Step Five: Find spinach. The lack of green vegetables makes me very sad indeed. Local markets have an abundance of starches, tubers, roots and tomatoes but the color green is rare. I asked around and was sent to an old lady’s house down the street. She wasn’t home, but her husband let me into her garden and pick what I wanted (no charge). She didn’t have spinach, but there was chard and I grabbed some of that just in case…After about an hour of locals sending me every which way, I was told that some man who works with the TV antennas has a garden and might have spinach. It took me about another hour to find his house, walking around town and asking everyone. I didn’t really understand what they were talking about, antennas and such. I thought he was a local repair man or something. Nope. Finally, I got good directions and climbed the hill to the cemetery and took a steep dirt path along the cemetery’s outer wall and reached a house of rude children and angry dogs. The next house up, located right next to the giant TV antennae for the town, was Max’s. His helpful family trudged with me through his farm at dusk to pick every last leaf of spinach on their farm. I had enough for my dinner for 4 and a happiness to see a local growing broccoli, chard, figs, apples, celery and more.

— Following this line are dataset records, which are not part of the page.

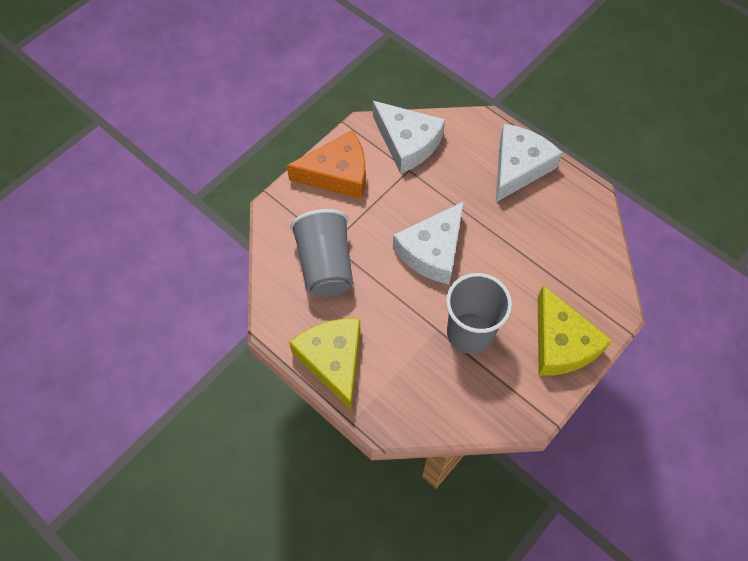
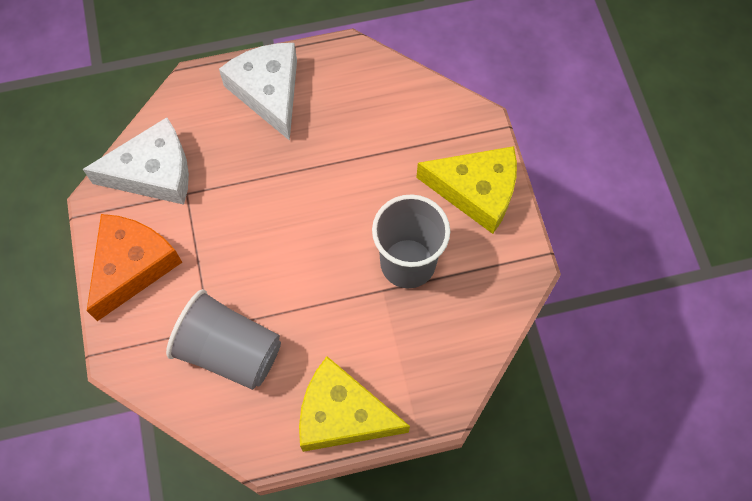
camera: 55 degrees left, 5 degrees up
(432, 251) = (296, 236): white cheese -> none

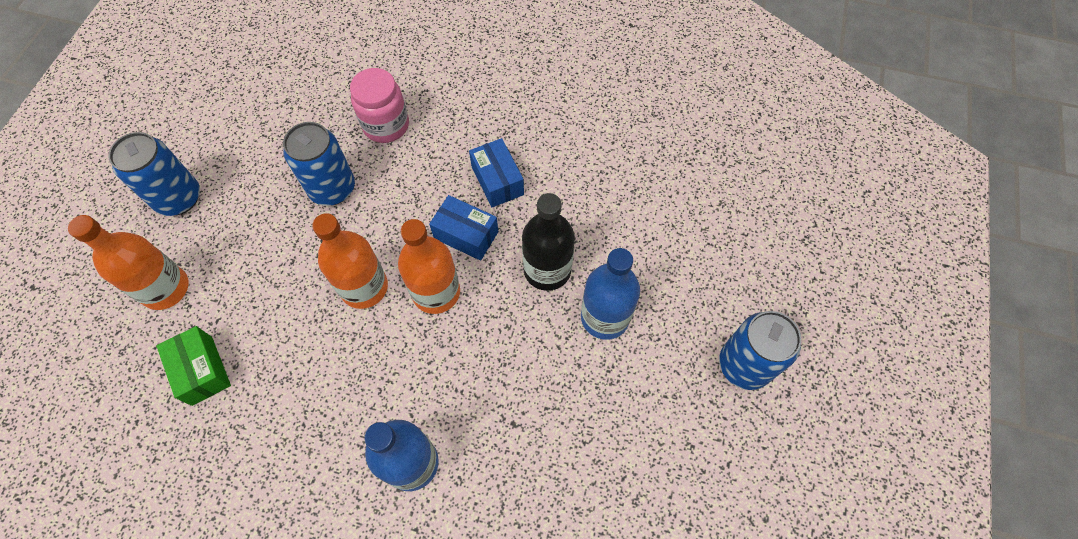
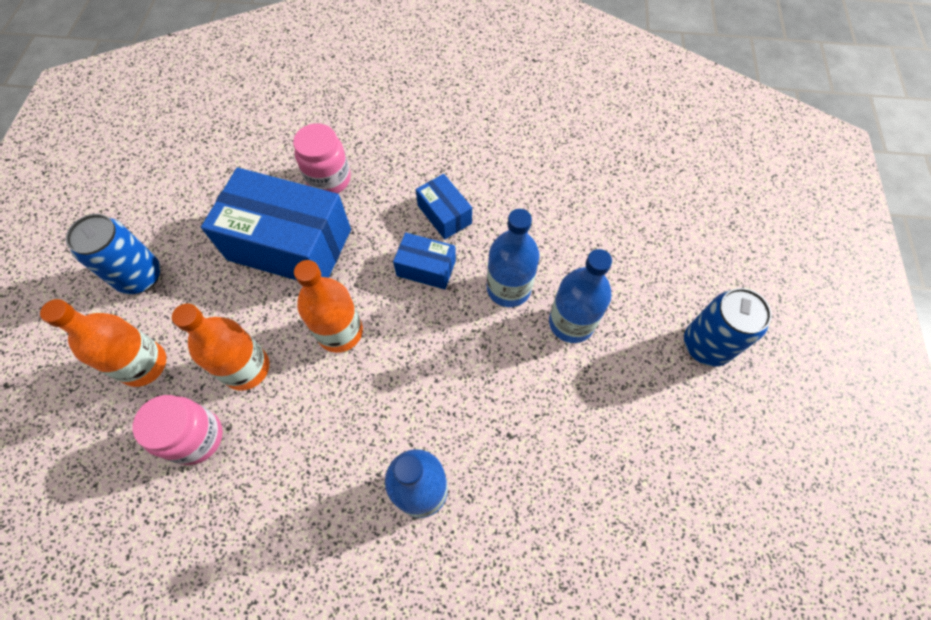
camera: 10 degrees left, 0 degrees up
(202, 370) = (196, 437): green box -> pink jar
(332, 188) = (290, 245): blue can -> blue box
(436, 292) = (409, 325): orange bottle -> orange bottle (246, 368)
(547, 270) = (508, 288): black bottle -> blue bottle

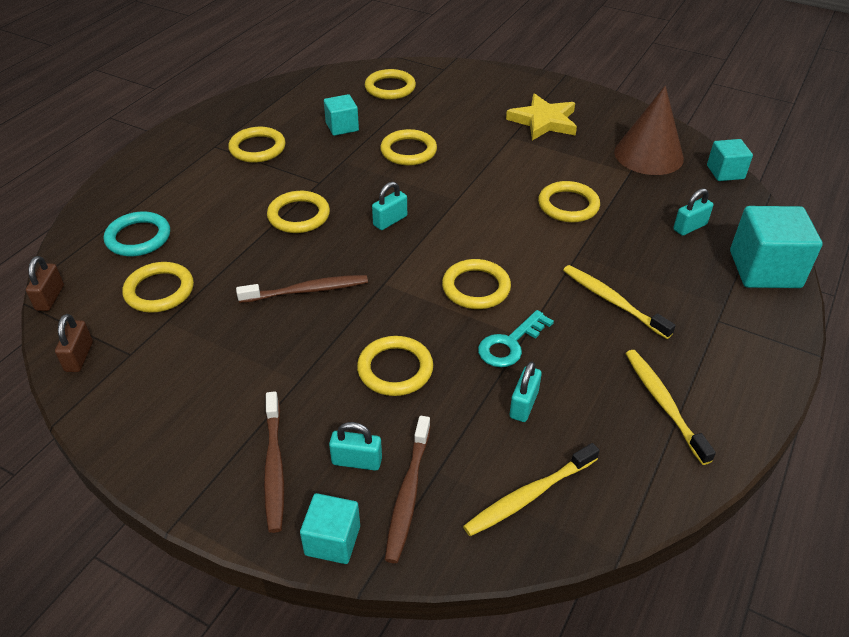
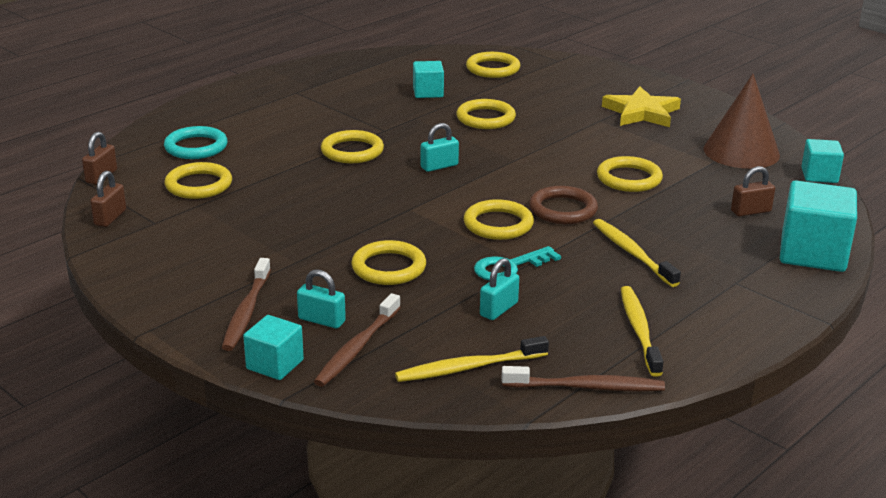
camera: 15 degrees right, 15 degrees down
(257, 148) = (336, 98): yellow ring -> none
(306, 291) = (333, 204): brown toothbrush -> brown toothbrush (586, 387)
(527, 256) = (563, 210): none -> brown ring
(690, 227) = (751, 211): turquoise padlock -> brown padlock

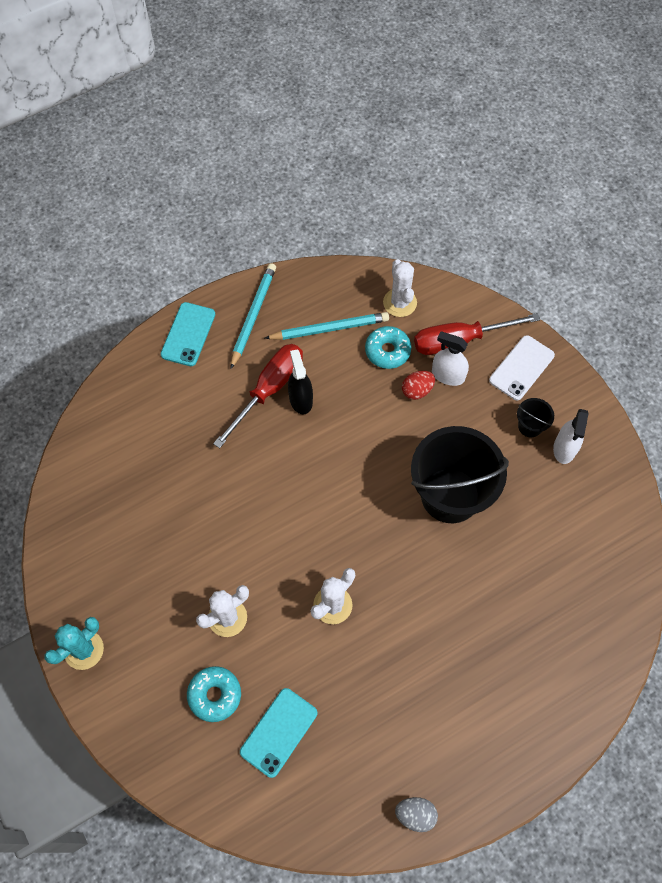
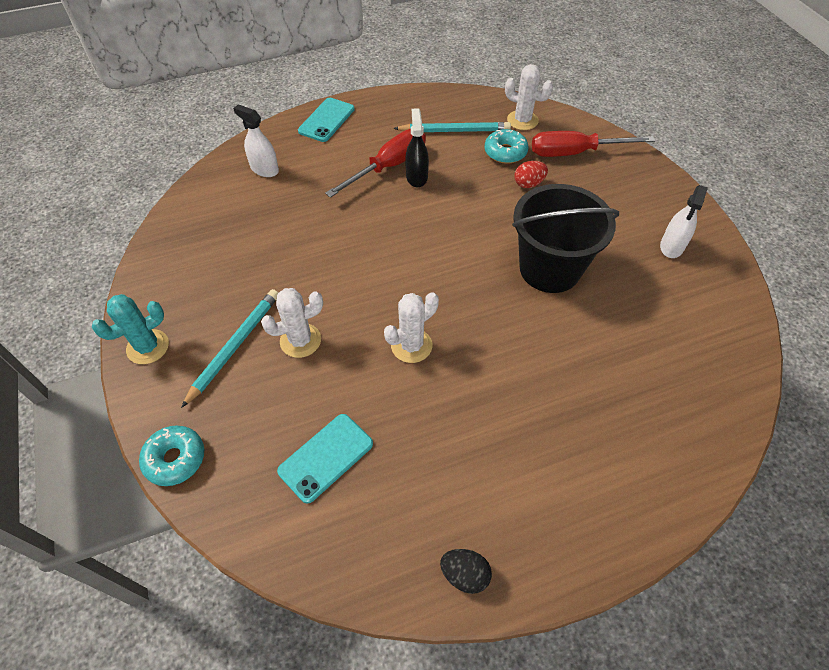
camera: 10 degrees right, 10 degrees down
(215, 695) = (267, 409): turquoise donut -> turquoise donut (175, 459)
(253, 315) = (387, 114): turquoise pencil -> turquoise pencil (235, 346)
(400, 303) = (522, 120): white cactus -> white cactus turned 60 degrees counterclockwise
(415, 814) = (464, 574): grey egg -> black egg
(448, 375) = (560, 176): white spray bottle -> white spray bottle (264, 169)
(521, 368) = (633, 179): white phone -> none
(530, 426) = (637, 224): black bucket -> none

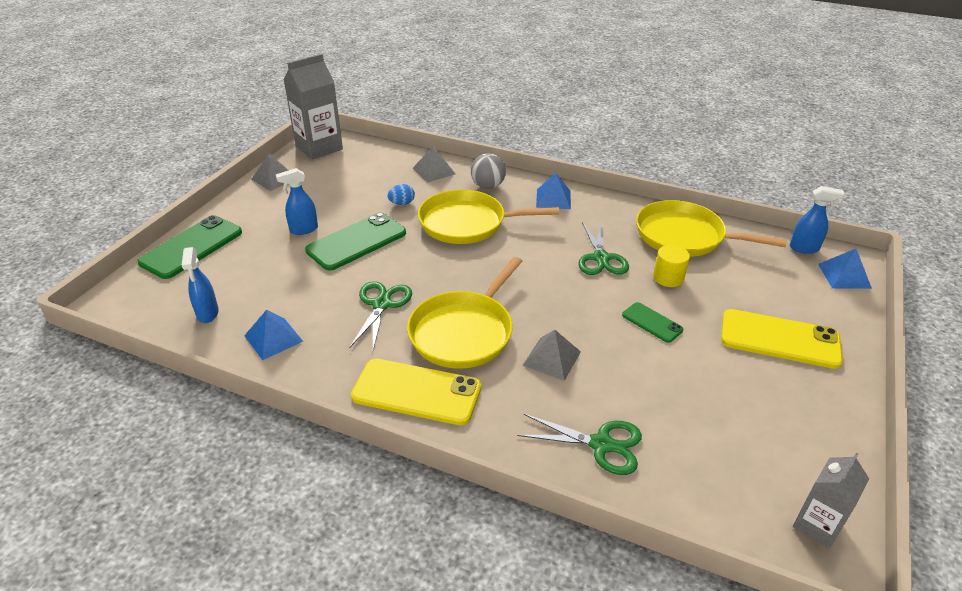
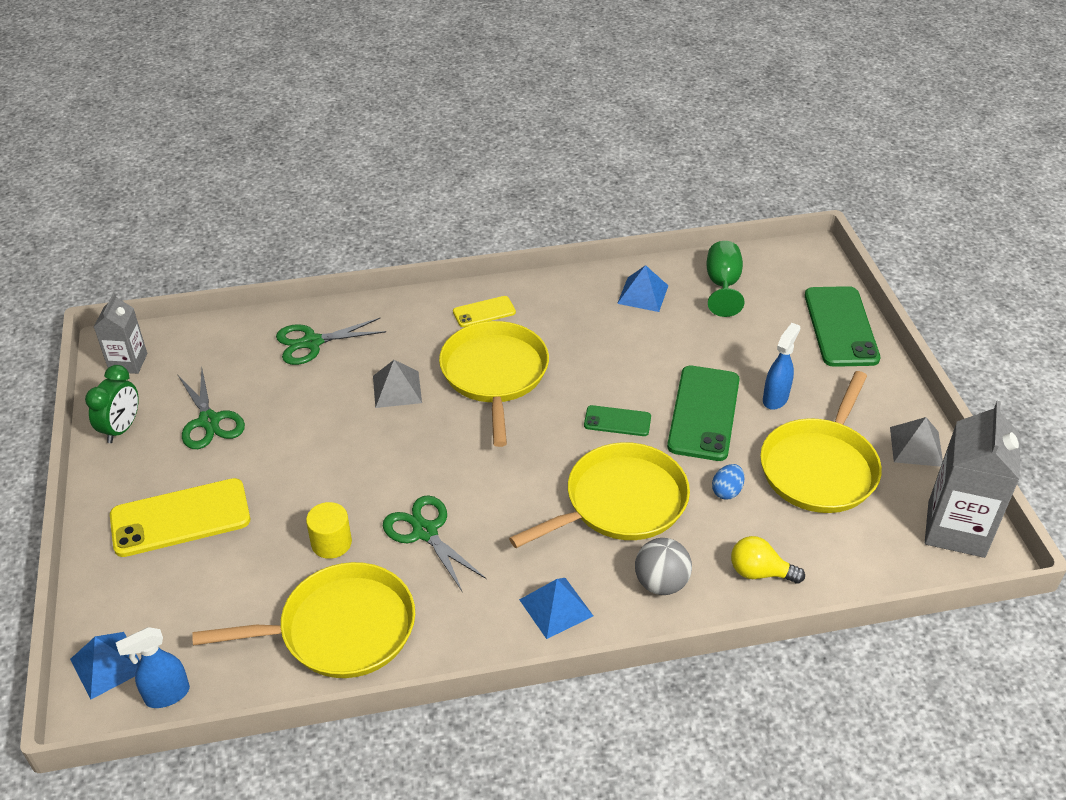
camera: 145 degrees right, 5 degrees up
(207, 314) = (722, 285): blue spray bottle -> green goblet
(337, 191) = (820, 467): none -> yellow pan
(381, 304) = (594, 362): green scissors -> green scissors (209, 421)
(416, 392) = (484, 312): yellow phone -> yellow phone, size x0.53
(434, 171) = (759, 572): grey pyramid -> yellow light bulb
(652, 322) = (323, 472): green phone -> green phone (617, 421)
(828, 442) = (121, 428): none -> green clock

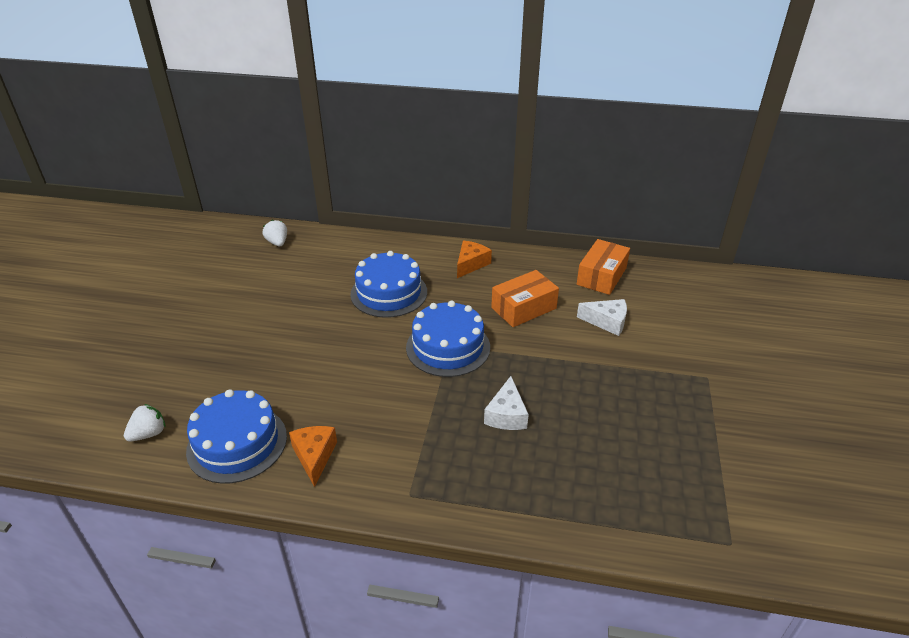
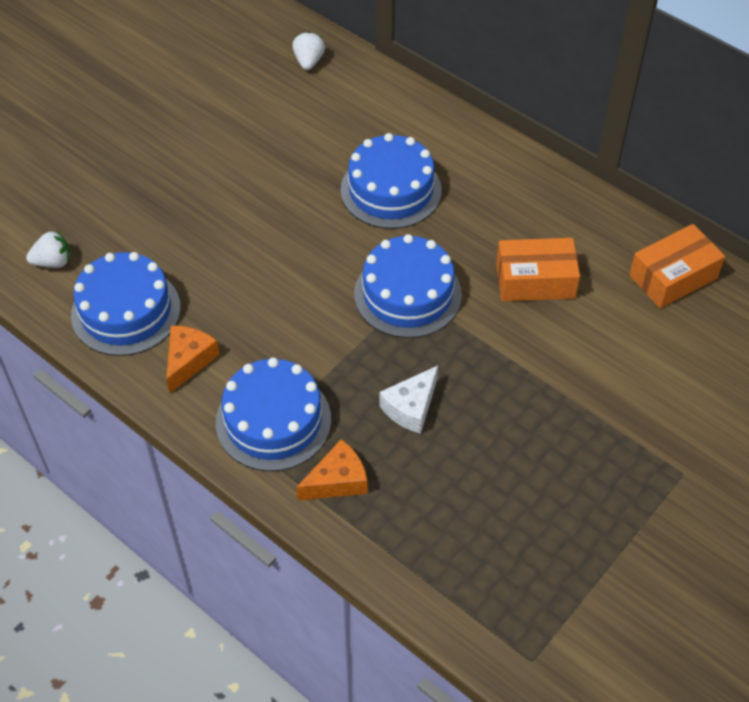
camera: 30 degrees right, 15 degrees up
(413, 469) = (273, 421): none -> blue cake
(471, 264) = (518, 188): orange cheese -> orange cheese (337, 481)
(607, 322) = (623, 345): white cheese -> none

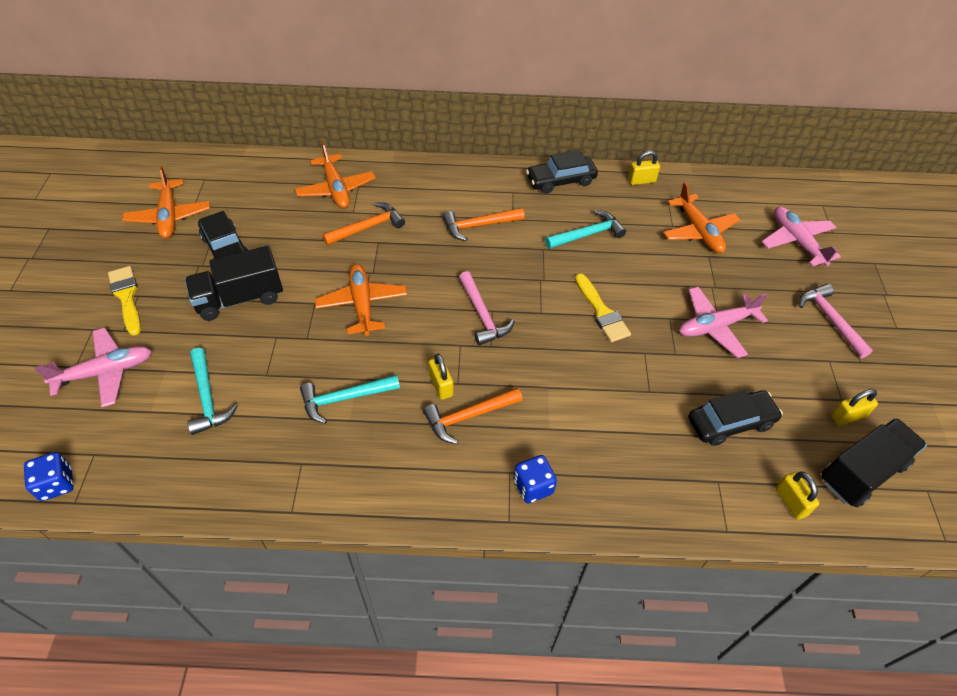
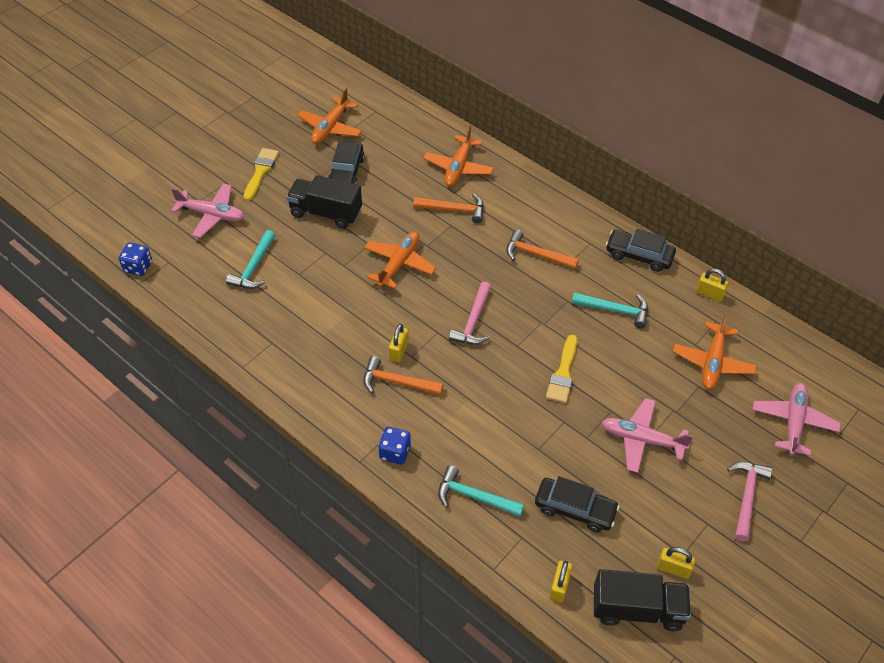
camera: 40 degrees right, 0 degrees up
(345, 398) = (332, 320): turquoise hammer -> turquoise hammer (474, 496)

But I digress. Spinach with the earth still clinging to them went into my pockets and I made it back home in time to finish my dinner. Steam rice, fry tofu, make peanut sauce (using local aji chilies!) and plate. Eat and bask in the pleasure that it is to create a meal completely from local sources, zero packaging, zero middlemen, and knowing that you can make Swimming Rama wherever you are. Life is good.

PS Sorry the pictures are lame, the lighting was not the best.

Recipe for Swimming Rama (Serves 4)
Canola oil (or other, for frying)
1 Tbl aji, minced (the orange one or 1 tsp rocoto/jalapeno)
1 tsp ginger, minced
1 tsp garlic, minced
1/3 cup natural peanut butter (or use normal but don’t add sugar/salt)
1 tsp soy sauce
2 tsp lime juice
1 Tbl sugar
1/2 tsp salt
1/2 tsp ground black pepper
1/2 cup coconut milk
1 lb. firm tofu, drained and cubed
2 lbs. fresh spinach, washed and torn if big
Rice of your choice, cooked as you wish
Peanuts, toasted and chopped

1. Cook rice and drain tofu.
2. Heat a little oil (1/2 tsp) in a saute pan over medium heat. Saute aji, ginger and garlic about 30 seconds.
2. Add remaining ingredients (up to coconut milk) and simmer 1 minute.
3. Slowly add coconut milk, whisking to incorporate and season to taste (salt, lime, aji).
4. Remove from heat and hold until ready.
5. Heat oil in a saute pan (for shallow fry) or a wok or deeper pan (for deep fry). When the oil is hot (test with a drop of water, if it sizzles, it’s ready), add tofu and fry until golden brown and crispy. Be careful not to get splattered with oil. Drain on paper towels.
6. To serve, scoop rice, add spinach and tofu and cover with the sauce. Garnish with peanuts and enjoy! I also like it with mung bean sprouts but those weren’t available in Peru.

3 Responses to “Nadando Rama. An effort to make Thai food in a small mountain village.”

  1. Chantal Says:

    Wow… that’s a lot of work for one meal >__<

    I’ve never had Swimming Rama but it does sound delicious (mmmmh, PB sauces…). Thankfully, all the ingredients are available at Wong. I don’t think I’d have the courage to do all the work myself although I’d love to learn to make my own tofu.

  2. kimmykokonut Says:

    It was exhausting! I’ll post my recipe for the shortcut version. Let me know how it goes.